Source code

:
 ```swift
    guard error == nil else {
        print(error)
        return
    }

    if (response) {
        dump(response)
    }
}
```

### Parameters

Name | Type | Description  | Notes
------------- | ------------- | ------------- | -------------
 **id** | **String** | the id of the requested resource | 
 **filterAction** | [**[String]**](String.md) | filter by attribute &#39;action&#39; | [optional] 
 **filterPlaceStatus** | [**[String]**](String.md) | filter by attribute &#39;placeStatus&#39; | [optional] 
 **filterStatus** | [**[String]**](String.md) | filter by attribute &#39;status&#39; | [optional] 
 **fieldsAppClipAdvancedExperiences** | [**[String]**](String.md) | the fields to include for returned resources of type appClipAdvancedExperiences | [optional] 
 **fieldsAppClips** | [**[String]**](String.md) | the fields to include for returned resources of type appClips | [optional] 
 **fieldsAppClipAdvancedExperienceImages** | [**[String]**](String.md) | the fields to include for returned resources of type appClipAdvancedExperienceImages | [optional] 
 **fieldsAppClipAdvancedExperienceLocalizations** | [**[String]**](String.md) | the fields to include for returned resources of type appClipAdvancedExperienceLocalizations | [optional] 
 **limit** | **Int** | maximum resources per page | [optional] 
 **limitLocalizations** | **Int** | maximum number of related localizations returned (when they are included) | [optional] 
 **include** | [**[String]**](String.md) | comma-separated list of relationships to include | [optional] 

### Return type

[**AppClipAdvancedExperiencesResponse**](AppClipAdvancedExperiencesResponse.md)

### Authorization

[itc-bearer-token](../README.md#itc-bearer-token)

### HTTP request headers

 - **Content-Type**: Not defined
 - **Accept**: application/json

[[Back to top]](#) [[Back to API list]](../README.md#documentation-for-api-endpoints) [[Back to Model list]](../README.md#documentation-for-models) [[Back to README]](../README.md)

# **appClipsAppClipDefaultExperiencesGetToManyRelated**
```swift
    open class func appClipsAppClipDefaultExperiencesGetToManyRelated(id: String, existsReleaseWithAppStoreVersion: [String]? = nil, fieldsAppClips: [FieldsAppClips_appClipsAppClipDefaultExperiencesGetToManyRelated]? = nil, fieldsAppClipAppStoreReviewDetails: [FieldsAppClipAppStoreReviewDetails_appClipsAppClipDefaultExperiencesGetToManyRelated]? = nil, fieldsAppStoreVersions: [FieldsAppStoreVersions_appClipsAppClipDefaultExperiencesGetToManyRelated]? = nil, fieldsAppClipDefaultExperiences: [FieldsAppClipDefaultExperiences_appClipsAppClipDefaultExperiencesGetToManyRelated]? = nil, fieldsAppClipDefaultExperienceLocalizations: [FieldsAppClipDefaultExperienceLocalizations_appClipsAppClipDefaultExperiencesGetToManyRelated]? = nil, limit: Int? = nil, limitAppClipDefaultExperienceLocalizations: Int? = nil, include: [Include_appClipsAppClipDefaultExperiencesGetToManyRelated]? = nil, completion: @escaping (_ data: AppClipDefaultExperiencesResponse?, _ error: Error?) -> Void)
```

:::

_What is required_
Give back all of the data above without any alteration.

_Solution below_
Source code

:
 ```swift
    guard error == nil else {
        print(error)
        return
    }

    if (response) {
        dump(response)
    }
}
```

### Parameters

Name | Type | Description  | Notes
------------- | ------------- | ------------- | -------------
 **id** | **String** | the id of the requested resource | 
 **filterAction** | [**[String]**](String.md) | filter by attribute &#39;action&#39; | [optional] 
 **filterPlaceStatus** | [**[String]**](String.md) | filter by attribute &#39;placeStatus&#39; | [optional] 
 **filterStatus** | [**[String]**](String.md) | filter by attribute &#39;status&#39; | [optional] 
 **fieldsAppClipAdvancedExperiences** | [**[String]**](String.md) | the fields to include for returned resources of type appClipAdvancedExperiences | [optional] 
 **fieldsAppClips** | [**[String]**](String.md) | the fields to include for returned resources of type appClips | [optional] 
 **fieldsAppClipAdvancedExperienceImages** | [**[String]**](String.md) | the fields to include for returned resources of type appClipAdvancedExperienceImages | [optional] 
 **fieldsAppClipAdvancedExperienceLocalizations** | [**[String]**](String.md) | the fields to include for returned resources of type appClipAdvancedExperienceLocalizations | [optional] 
 **limit** | **Int** | maximum resources per page | [optional] 
 **limitLocalizations** | **Int** | maximum number of related localizations returned (when they are included) | [optional] 
 **include** | [**[String]**](String.md) | comma-separated list of relationships to include | [optional] 

### Return type

[**AppClipAdvancedExperiencesResponse**](AppClipAdvancedExperiencesResponse.md)

### Authorization

[itc-bearer-token](../README.md#itc-bearer-token)

### HTTP request headers

 - **Content-Type**: Not defined
 - **Accept**: application/json

[[Back to top]](#) [[Back to API list]](../README.md#documentation-for-api-endpoints) [[Back to Model list]](../README.md#documentation-for-models) [[Back to README]](../README.md)

# **appClipsAppClipDefaultExperiencesGetToManyRelated**
```swift
    open class func appClipsAppClipDefaultExperiencesGetToManyRelated(id: String, existsReleaseWithAppStoreVersion: [String]? = nil, fieldsAppClips: [FieldsAppClips_appClipsAppClipDefaultExperiencesGetToManyRelated]? = nil, fieldsAppClipAppStoreReviewDetails: [FieldsAppClipAppStoreReviewDetails_appClipsAppClipDefaultExperiencesGetToManyRelated]? = nil, fieldsAppStoreVersions: [FieldsAppStoreVersions_appClipsAppClipDefaultExperiencesGetToManyRelated]? = nil, fieldsAppClipDefaultExperiences: [FieldsAppClipDefaultExperiences_appClipsAppClipDefaultExperiencesGetToManyRelated]? = nil, fieldsAppClipDefaultExperienceLocalizations: [FieldsAppClipDefaultExperienceLocalizations_appClipsAppClipDefaultExperiencesGetToManyRelated]? = nil, limit: Int? = nil, limitAppClipDefaultExperienceLocalizations: Int? = nil, include: [Include_appClipsAppClipDefaultExperiencesGetToManyRelated]? = nil, completion: @escaping (_ data: AppClipDefaultExperiencesResponse?, _ error: Error?) -> Void)
```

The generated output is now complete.